We were served all of our entrees around the same time but the Carrot Agnolotti arrived a bit before our steak dish. I heard rave reviews about this particular entree, but we were unsure whether to order it because Erin wasn’t sure if she liked or wanted to try veal sweetbreads (the pancreas of a calf), but the waitress assured us that the sweetbreads were not a main component of the dish and that we would enjoy it. Good call because it was the stand out dish of the night! The dish features the aforementioned veal sweetbreads, mushrooms, and basil atop thick pasta in a hearty and buttery sauce that made for a unique and flavorful pasta dish. If you ever find yourself at Income Tax this is a must-try entree.
The other main entree that Erin and I ordered was the Grilled Dry-Aged Sirloin which came with a risotto with arugula butter topped with balsamic. The steak was masterfully cooked, with a tender and juicy center, but it lacked a strong flavor, perhaps under-seasoned or topped with too little sauce. The risotto it was served with was solid, with the arugula butter and balsamic adding a unique and sweet touch to this fine dining staple.
After the entrees it was time to make the age old debate of whether dessert should be had or skipped. Our waitress came by with a very small dessert menu, and nothing particularly jumped out to us as anything too special but our addiction to chocolate was far too strong, as we ordered the Chocolate Mousse with Sea Salt. It was as advertised, a decadent and creamy chocolate mouse topped with whip cream and sea salt, making for a stellar sweet and salty flavor combination. I enjoyed the dessert but thought it was a standard mousse and nothing too special while Erin absolutely loved it.

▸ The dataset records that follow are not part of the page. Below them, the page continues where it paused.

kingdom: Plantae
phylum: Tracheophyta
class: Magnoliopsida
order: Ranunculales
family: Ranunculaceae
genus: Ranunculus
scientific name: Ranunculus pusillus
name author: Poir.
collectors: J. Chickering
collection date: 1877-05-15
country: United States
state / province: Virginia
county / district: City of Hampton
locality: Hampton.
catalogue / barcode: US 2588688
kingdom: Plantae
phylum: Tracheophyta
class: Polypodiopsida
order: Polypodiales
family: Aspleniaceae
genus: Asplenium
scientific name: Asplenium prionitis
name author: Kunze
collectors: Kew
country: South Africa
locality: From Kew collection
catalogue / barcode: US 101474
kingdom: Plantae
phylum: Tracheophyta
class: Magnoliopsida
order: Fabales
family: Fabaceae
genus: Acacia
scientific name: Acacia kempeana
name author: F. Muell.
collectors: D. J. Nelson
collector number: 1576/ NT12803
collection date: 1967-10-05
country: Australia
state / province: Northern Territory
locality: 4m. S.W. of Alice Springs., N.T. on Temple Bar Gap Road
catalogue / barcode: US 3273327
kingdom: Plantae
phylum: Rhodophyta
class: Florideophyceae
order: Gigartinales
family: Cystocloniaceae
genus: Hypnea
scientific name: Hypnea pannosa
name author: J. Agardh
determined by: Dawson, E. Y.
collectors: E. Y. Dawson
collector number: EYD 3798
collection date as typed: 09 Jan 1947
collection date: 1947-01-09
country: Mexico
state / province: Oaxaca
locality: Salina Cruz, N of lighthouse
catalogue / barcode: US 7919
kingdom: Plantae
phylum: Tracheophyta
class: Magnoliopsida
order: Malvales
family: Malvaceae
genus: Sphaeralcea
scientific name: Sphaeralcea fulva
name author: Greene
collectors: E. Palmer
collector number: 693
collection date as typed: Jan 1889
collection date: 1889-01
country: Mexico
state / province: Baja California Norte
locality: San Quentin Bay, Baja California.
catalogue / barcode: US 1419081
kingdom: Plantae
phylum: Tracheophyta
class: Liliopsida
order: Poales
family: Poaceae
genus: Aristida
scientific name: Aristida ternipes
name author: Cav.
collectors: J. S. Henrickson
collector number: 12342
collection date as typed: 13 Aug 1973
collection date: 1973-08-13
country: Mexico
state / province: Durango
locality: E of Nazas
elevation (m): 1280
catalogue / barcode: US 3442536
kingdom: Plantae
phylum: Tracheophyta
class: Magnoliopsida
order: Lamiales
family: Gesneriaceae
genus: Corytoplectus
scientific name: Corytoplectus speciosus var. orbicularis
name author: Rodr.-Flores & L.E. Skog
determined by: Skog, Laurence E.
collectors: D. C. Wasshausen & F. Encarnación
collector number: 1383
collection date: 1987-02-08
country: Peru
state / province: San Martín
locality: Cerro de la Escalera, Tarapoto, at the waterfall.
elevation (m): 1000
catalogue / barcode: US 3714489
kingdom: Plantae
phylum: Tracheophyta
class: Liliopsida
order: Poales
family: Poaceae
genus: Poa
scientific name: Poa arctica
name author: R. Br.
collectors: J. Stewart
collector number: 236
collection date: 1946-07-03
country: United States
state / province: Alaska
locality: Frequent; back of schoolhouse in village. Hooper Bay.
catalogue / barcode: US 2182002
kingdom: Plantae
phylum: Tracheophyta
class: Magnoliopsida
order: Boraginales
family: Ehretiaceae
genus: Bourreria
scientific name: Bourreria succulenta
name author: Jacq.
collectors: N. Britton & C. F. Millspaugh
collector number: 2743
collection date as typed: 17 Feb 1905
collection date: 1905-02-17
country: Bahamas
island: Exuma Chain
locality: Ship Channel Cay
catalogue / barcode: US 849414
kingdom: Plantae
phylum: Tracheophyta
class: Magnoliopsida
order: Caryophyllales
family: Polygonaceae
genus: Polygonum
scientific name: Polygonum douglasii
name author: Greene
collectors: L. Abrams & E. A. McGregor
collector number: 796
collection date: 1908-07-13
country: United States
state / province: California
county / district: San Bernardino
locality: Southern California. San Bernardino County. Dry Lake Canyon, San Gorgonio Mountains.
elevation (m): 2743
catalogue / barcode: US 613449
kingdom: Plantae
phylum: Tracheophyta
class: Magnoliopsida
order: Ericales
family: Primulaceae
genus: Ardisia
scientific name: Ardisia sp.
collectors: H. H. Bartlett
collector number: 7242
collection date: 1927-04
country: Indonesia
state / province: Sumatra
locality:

Income Tax is a reminder that not all good food is found in the West Loop, River North, or Logan Square areas of Chicago. The city has a ton of neighborhoods with an expansive list of amazing restaurants. While Edgewater can be quite the trek north for some the neighborhood’s restaurants are a reason to come visit the laid back and charming area, and Income Tax is a whole reason in and of itself to come up north for some fantastic service and delicious modern European food and drinks.